To me, Diving hasn't just been fun and games. My students are aware of my approach and come to me for this reason.
This may actually be the key to understanding the whole discussion.
Thal trains scientific divers -- divers who have to be able to perform certain duties to a high level of reproducibility. That's not me, drifting a Caribbean reef with a camera. DCBC was a commercial diver, where people have to be able to perform tasks under conditions where the rest of us would stay home. That has to color someone's attitude toward diving . . . and if somebody wants training from someone who approaches diving in those ways, they have the right instructors in those two.
Diving, for all of our students, for me, and for the vast majority of people with whom I dive, is done as a recreational activity. That means that enjoying it ("having fun") is a crucial part of the process . . . if we are not enjoying what we are doing, there is really no reason to do it. I have taken scuba training that wasn't fun -- luckily, I was far enough into the sport for my interest and enjoyment to survive that, but one of my classmates has done little or no diving since, and another took three months off after the bad class, because diving
wasn't fun any more.
I'm sure there are people who don't want "fun and games" in training.

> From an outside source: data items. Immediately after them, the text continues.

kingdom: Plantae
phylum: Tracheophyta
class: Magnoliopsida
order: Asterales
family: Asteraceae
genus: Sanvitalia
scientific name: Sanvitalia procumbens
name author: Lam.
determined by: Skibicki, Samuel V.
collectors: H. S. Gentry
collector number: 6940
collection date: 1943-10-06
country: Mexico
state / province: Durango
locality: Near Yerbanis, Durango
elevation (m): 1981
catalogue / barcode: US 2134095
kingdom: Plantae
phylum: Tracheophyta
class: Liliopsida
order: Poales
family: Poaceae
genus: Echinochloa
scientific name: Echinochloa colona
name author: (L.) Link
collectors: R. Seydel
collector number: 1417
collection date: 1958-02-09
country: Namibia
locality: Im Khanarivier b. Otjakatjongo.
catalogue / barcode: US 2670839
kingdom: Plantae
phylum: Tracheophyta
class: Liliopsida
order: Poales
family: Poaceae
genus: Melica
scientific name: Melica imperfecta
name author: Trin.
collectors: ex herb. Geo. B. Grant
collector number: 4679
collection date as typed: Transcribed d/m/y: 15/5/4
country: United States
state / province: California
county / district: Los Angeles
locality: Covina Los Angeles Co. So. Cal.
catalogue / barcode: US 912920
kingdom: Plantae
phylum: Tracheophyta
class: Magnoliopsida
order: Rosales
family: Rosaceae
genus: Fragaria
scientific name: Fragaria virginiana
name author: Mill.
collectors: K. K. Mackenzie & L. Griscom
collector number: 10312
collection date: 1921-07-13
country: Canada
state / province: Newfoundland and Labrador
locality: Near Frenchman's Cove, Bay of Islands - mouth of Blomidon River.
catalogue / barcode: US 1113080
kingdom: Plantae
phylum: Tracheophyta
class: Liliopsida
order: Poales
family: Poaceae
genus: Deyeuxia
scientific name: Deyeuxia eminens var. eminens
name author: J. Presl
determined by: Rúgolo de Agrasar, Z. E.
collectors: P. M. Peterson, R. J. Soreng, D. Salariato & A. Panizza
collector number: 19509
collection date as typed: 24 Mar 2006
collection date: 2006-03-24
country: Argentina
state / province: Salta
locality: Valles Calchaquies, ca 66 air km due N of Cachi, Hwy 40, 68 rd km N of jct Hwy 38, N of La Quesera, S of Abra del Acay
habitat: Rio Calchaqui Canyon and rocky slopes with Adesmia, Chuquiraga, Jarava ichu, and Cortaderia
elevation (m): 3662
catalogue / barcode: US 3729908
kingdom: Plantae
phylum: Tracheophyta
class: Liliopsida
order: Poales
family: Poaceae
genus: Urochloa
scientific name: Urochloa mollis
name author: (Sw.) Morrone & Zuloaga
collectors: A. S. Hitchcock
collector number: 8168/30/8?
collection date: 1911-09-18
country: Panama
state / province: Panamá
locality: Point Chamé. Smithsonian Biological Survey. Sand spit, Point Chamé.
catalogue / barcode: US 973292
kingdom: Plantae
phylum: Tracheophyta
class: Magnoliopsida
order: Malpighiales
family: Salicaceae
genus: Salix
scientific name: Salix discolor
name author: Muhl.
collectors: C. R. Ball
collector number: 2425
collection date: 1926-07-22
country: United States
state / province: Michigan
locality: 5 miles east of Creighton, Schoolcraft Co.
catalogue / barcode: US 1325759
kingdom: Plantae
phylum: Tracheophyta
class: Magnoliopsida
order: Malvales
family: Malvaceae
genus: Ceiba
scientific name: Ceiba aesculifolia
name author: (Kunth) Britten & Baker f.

I'm not sure, honestly, that I can describe my GUE, UTD or cave training as "fun and games". But when I looked at the big grins on the GUE Fundamentals students who shared the restaurant with us last weekend, I knew that the instructor had walked the proper line between intensity of instruction, and maintaining inspiration for the students. Where that balance lies is different, though, with a Fundies student, than it is with the person who walks off the street to a dive shop, having never done this before.
There is very bad dive instruction out there. But there are some good instructors participating in this thread, who simply see their goal as producing a diver who is capable of doing BEGINNER dives in their (the instructor's) environment, and making sure people have fun getting there. It's a completely different motive, and perhaps a completely different end that they are trying to reach, which may be why we always feel as though we are talking past one another.